Today the smoke from the Washington and Oregon wildfires hit us. It was rather surprising to walk outside and see such haze, and to smell the smoke. When I stepped into my front porch, this sight greeted me:
I was slightly unsettled to enjoy the smell of the burning wood. The sweetness reminded me of camping, and big fires over which we roasted marshmallows and popped those things of Jiffy Pop not meant to be used over open fire.
But at the same time, I realized that this fire is burning homes to the ground. Millions in property damage has happened, and three firefighters’ lives were lost two days ago. In addition to the National Guard and firefighters from overseas, for the first time in Washington’s state history, civilian volunteers were asked for, especially those who could operate heavy machinery, such as bulldozers and back hoes, to help create a firebreak. If I remembered how to operate them (I used to play with them at a job I had where driving forklifts was a part of the job, and other machines were used like toys in our downtime), I’d be out there. The temptation is strong to go anyway.

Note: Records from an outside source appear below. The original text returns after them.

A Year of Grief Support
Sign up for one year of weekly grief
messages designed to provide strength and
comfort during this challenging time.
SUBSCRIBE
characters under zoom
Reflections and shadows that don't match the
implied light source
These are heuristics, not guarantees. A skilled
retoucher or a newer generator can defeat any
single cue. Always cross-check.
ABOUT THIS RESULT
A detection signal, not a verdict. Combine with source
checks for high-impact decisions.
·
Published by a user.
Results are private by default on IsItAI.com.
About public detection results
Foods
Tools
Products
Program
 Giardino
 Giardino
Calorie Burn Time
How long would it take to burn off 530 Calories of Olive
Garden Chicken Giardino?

The air quality today reached very unhealthy levels in the region. My husband had a hard time breathing. My daughter’s eyes burned. I was fine, thanks to enough time spent camping that smoke doesn’t affect me. But many, many people were experiencing ailments from it all. One of my friends had to leave work early. Others reported needing inhalers.
Something about today reminded me of another large fire I was fairly close to nearly 25 years ago. Some of you may remember if, and others will have never heard of it. In what came to simply be called the Oakland firestorm of 1991, the skies seemed to rain fire. High winds kicked up flaming debris, and let it down in new places, causing new fires to pick up. So many things went wrong in fighting the fire, everything from the narrow walkways into the hills making accessing homes difficult, to the hydrants having outlets that were incompatible with the hoses. Thousands of homes were lost, as well as 25 lives. Watching all this on TV, hoping it didn’t managed to reach us an hour away, both cemented a fear of fires in me and made me love fire out of respect for what it could do. I was too young to remember the house fire that nearly killed my dad, leaving that fire as the first large one in my own memory.
I think the difficulty containing the fires in the Pacific Northwest is what’s making me think of Oakland. In California, wildfires are more or less business as usual and are expected. So those fires weren’t any major concern to me personally (though I’m sure those with homes affected would want to punch me for saying that). But these fires, 49 of then between large and smaller, are proving a challenge due to a lack of manpower.
I ran a couple errands later this afternoon. There was this palpable feeling in the air of avoidance. Though others and I would glance outside periodically at the first store, no one mentioned the fires. Speech would halt, as if someone edged too close to the four-lettered f-word that’s replaced “fuck” for the day. Talking about the fire was like bad luck, perhaps a jinx of the hope of a soon containment.
While driving, I started directly at the fiery red sun, surprised that I could look right at it without going blind. The smoke was that thick in the air still.
As the evening went on, the sky cleared up enough for me to take a photo of the moon.
Who knows what tomorrow’s going to bring for the fires. For me? I’m going to do my best to force it from my mind so I can get work done. We are definitely in for weeks more of fires, and so much march onward while the fighters do their work.